A busca da culpa do funcionário pelas tragédias ainda é a prática na análise dos acidentes, e é aceita pela Justiça, mas está ultrapassada do ponto de vista do conhecimento científico, diz o médico do trabalho e doutor em saúde pública Ildeberto Muniz de Almeida, professor da Universidade do Estado de São Paulo (Inesp). “Essa visão tradicional, que centra a explicação do acidente na pessoa da vítima, é individualizadora, reducionista”, denuncia.
O auditor-fiscal do trabalho na Superintendência Regional do Trabalho e Emprego em Fortaleza Mauro Khouri critica esse modelo de análise centrado na noção do ato inseguro. “Um grande número de acidentes está resumido nisso: de que o funcionário não prestou atenção. Mas não se pode estabelecer um sistema de segurança baseado na atenção da pessoa. Tem que haver outras medidas de proteção coletiva”, alerta.
Controle
Para o médico e professor da Unesp, essa visão tradicional inibe a prevenção, porque a origem do problema permanece. Pressupõe que o trabalhador faz o que quer, que poderia fazer de outro jeito e que tem o controle absoluto da situação, dos meios disponíveis, dos materiais necessários, o que não é verdade. “Isso significa pensar também que as condições do ambiente em que se dá o trabalho nunca mudam. Mas elas são variáveis, conforme a época, a quantidade de pedidos e a demanda, a disponibilidade de material, entre outros fatores”, destaca Almeida. Ele afirma que não é mais possível encontrar casos de acidentes explicados pela culpa exclusiva da vítima.

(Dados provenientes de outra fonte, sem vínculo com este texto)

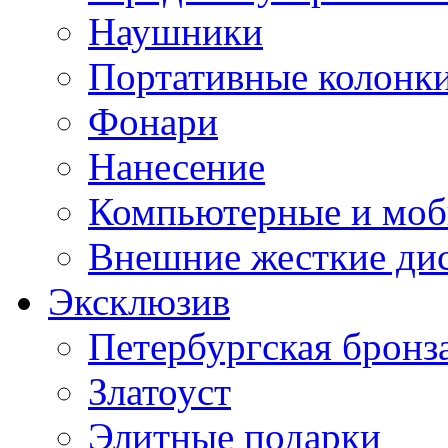
Наушники
Портативные колонк
Фонари
Нанесение
Компьютерные и моб
Внешние жесткие ди
Эксклюзив
Петербургская бронз
Златоуст
Элитные подарки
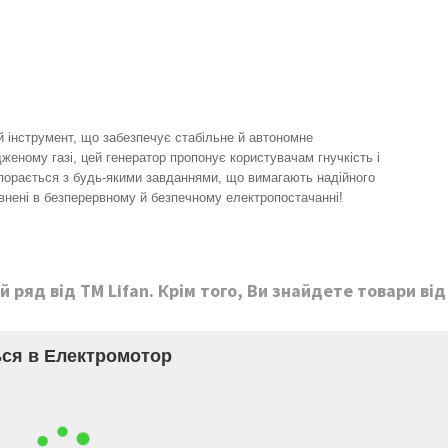
й інструмент, що забезпечує стабільне й автономне
женому газі, цей генератор пропонує користувачам гнучкість і
впорається з будь-якими завданнями, що вимагають надійного
внені в безперервному й безпечному електропостачанні!
й ряд від ТМ
Lifan
. Крім того, Ви знайдете товари від
ся в Електромотор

Na maioria das vezes, alerta Almeida, é graças ao conhecimento que o trabalhador tem para lidar com essas mudanças — a matéria-prima que não está agarrando no equipamento, a máquina que não funciona direito — que ele consegue identificar o problema, corrigi-lo e evitar o acidente. “Ninguém vê, ninguém valoriza o não-acidente”, diz. “O certo é que a gestão de segurança deveria explicar as razões pelas quais o trabalhador fez a tarefa sempre com sucesso e não deu certo daquela vez, no lugar de julgá-lo e culpá-lo”, afirma o médico.
Em sua avaliação, na maior parte das falhas, estão constrangimentos na organização do trabalho, a necessidade de execução da tarefa em prazo curto ou o surgimento de um problema novo em dado momento, no qual o trabalhador perde a compreensão do que está acontecendo. Para o especialista, no caso da morte de Vargas, a pergunta que deveriam fazer é: “Por que não aconteceu antes?”
Khouri explica que os servidores do Ministério do Trabalho estão orientados a investigar o acidente em todos os seus aspectos e não apenas se a máquina está funcionando ou não. “É preciso descobrir o que contribuiu para o acidente acontecer. Compreender que há fatores diversos, imediatos, intermediários, subjacentes e até latentes, que explicam o ocorrido, que envolvem a organização da empresa, o gerenciamento e a gestão de pessoal, de materiais, de segurança, entre outros pontos.